▸ **TASK TO CARRY OUT**
Please change every "decimals" in the material below to "decimal places" and leave everything else as it stands.

▸ **EXERCISE MATERIAL**
************

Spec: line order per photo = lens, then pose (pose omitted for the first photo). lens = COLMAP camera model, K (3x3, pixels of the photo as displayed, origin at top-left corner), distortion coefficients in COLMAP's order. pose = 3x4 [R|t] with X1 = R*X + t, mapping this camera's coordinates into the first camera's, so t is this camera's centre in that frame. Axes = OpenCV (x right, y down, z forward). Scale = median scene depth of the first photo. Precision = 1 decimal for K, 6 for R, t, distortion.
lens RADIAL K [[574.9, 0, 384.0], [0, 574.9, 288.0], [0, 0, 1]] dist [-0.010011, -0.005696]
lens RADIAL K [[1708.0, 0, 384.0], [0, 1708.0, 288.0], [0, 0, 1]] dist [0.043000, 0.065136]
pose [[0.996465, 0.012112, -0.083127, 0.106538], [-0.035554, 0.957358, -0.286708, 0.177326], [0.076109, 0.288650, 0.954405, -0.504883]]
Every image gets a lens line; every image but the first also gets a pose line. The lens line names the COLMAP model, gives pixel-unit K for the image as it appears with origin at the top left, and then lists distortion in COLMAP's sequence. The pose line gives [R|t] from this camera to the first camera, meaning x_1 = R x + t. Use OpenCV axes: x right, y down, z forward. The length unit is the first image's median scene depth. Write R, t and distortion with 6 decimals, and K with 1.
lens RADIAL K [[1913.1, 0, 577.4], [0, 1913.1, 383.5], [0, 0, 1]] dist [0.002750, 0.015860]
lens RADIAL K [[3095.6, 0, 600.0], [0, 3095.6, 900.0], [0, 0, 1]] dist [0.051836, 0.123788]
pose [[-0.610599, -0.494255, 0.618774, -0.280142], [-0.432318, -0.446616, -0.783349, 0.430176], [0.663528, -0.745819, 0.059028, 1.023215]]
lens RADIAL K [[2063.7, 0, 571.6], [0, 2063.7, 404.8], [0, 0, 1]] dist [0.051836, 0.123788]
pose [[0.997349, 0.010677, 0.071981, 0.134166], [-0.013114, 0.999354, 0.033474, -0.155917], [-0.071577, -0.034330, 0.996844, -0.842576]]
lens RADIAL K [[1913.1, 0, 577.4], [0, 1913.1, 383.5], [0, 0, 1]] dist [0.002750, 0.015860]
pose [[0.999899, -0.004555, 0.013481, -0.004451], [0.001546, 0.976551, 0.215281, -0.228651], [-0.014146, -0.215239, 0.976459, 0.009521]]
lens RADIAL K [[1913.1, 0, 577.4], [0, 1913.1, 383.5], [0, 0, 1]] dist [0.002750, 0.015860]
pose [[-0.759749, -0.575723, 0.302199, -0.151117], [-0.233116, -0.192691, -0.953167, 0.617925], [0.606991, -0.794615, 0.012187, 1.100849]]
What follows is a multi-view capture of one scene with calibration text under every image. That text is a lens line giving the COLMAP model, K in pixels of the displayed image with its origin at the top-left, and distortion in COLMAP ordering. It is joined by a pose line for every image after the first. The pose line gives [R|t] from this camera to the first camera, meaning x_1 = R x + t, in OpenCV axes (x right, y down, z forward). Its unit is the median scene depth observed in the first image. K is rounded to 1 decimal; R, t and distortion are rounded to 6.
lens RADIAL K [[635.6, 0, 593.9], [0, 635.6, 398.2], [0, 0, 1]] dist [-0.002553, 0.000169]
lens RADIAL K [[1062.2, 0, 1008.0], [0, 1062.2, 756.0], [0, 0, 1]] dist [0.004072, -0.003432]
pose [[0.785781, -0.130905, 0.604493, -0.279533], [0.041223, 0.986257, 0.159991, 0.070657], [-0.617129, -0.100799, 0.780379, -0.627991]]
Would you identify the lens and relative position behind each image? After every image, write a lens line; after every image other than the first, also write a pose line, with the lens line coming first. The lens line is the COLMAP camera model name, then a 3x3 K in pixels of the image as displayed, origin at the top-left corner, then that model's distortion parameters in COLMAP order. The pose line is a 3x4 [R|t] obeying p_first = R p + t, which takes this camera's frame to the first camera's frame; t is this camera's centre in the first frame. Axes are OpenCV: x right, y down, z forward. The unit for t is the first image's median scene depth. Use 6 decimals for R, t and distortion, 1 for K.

************

▸ **RESPONSE BOX**
Spec: line order per photo = lens, then pose (pose omitted for the first photo). lens = COLMAP camera model, K (3x3, pixels of the photo as displayed, origin at top-left corner), distortion coefficients in COLMAP's order. pose = 3x4 [R|t] with X1 = R*X + t, mapping this camera's coordinates into the first camera's, so t is this camera's centre in that frame. Axes = OpenCV (x right, y down, z forward). Scale = median scene depth of the first photo. Precision = 1 decimal for K, 6 for R, t, distortion.
lens RADIAL K [[574.9, 0, 384.0], [0, 574.9, 288.0], [0, 0, 1]] dist [-0.010011, -0.005696]
lens RADIAL K [[1708.0, 0, 384.0], [0, 1708.0, 288.0], [0, 0, 1]] dist [0.043000, 0.065136]
pose [[0.996465, 0.012112, -0.083127, 0.106538], [-0.035554, 0.957358, -0.286708, 0.177326], [0.076109, 0.288650, 0.954405, -0.504883]]
Every image gets a lens line; every image but the first also gets a pose line. The lens line names the COLMAP model, gives pixel-unit K for the image as it appears with origin at the top left, and then lists distortion in COLMAP's sequence. The pose line gives [R|t] from this camera to the first camera, meaning x_1 = R x + t. Use OpenCV axes: x right, y down, z forward. The length unit is the first image's median scene depth. Write R, t and distortion with 6 decimal places, and K with 1.
lens RADIAL K [[1913.1, 0, 577.4], [0, 1913.1, 383.5], [0, 0, 1]] dist [0.002750, 0.015860]
lens RADIAL K [[3095.6, 0, 600.0], [0, 3095.6, 900.0], [0, 0, 1]] dist [0.051836, 0.123788]
pose [[-0.610599, -0.494255, 0.618774, -0.280142], [-0.432318, -0.446616, -0.783349, 0.430176], [0.663528, -0.745819, 0.059028, 1.023215]]
lens RADIAL K [[2063.7, 0, 571.6], [0, 2063.7, 404.8], [0, 0, 1]] dist [0.051836, 0.123788]
pose [[0.997349, 0.010677, 0.071981, 0.134166], [-0.013114, 0.999354, 0.033474, -0.155917], [-0.071577, -0.034330, 0.996844, -0.842576]]
lens RADIAL K [[1913.1, 0, 577.4], [0, 1913.1, 383.5], [0, 0, 1]] dist [0.002750, 0.015860]
pose [[0.999899, -0.004555, 0.013481, -0.004451], [0.001546, 0.976551, 0.215281, -0.228651], [-0.014146, -0.215239, 0.976459, 0.009521]]
lens RADIAL K [[1913.1, 0, 577.4], [0, 1913.1, 383.5], [0, 0, 1]] dist [0.002750, 0.015860]
pose [[-0.759749, -0.575723, 0.302199, -0.151117], [-0.233116, -0.192691, -0.953167, 0.617925], [0.606991, -0.794615, 0.012187, 1.100849]]
What follows is a multi-view capture of one scene with calibration text under every image. That text is a lens line giving the COLMAP model, K in pixels of the displayed image with its origin at the top-left, and distortion in COLMAP ordering. It is joined by a pose line for every image after the first. The pose line gives [R|t] from this camera to the first camera, meaning x_1 = R x + t, in OpenCV axes (x right, y down, z forward). Its unit is the median scene depth observed in the first image. K is rounded to 1 decimal; R, t and distortion are rounded to 6.
lens RADIAL K [[635.6, 0, 593.9], [0, 635.6, 398.2], [0, 0, 1]] dist [-0.002553, 0.000169]
lens RADIAL K [[1062.2, 0, 1008.0], [0, 1062.2, 756.0], [0, 0, 1]] dist [0.004072, -0.003432]
pose [[0.785781, -0.130905, 0.604493, -0.279533], [0.041223, 0.986257, 0.159991, 0.070657], [-0.617129, -0.100799, 0.780379, -0.627991]]
Would you identify the lens and relative position behind each image? After every image, write a lens line; after every image other than the first, also write a pose line, with the lens line coming first. The lens line is the COLMAP camera model name, then a 3x3 K in pixels of the image as displayed, origin at the top-left corner, then that model's distortion parameters in COLMAP order. The pose line is a 3x4 [R|t] obeying p_first = R p + t, which takes this camera's frame to the first camera's frame; t is this camera's centre in the first frame. Axes are OpenCV: x right, y down, z forward. The unit for t is the first image's median scene depth. Use 6 decimal places for R, t and distortion, 1 for K.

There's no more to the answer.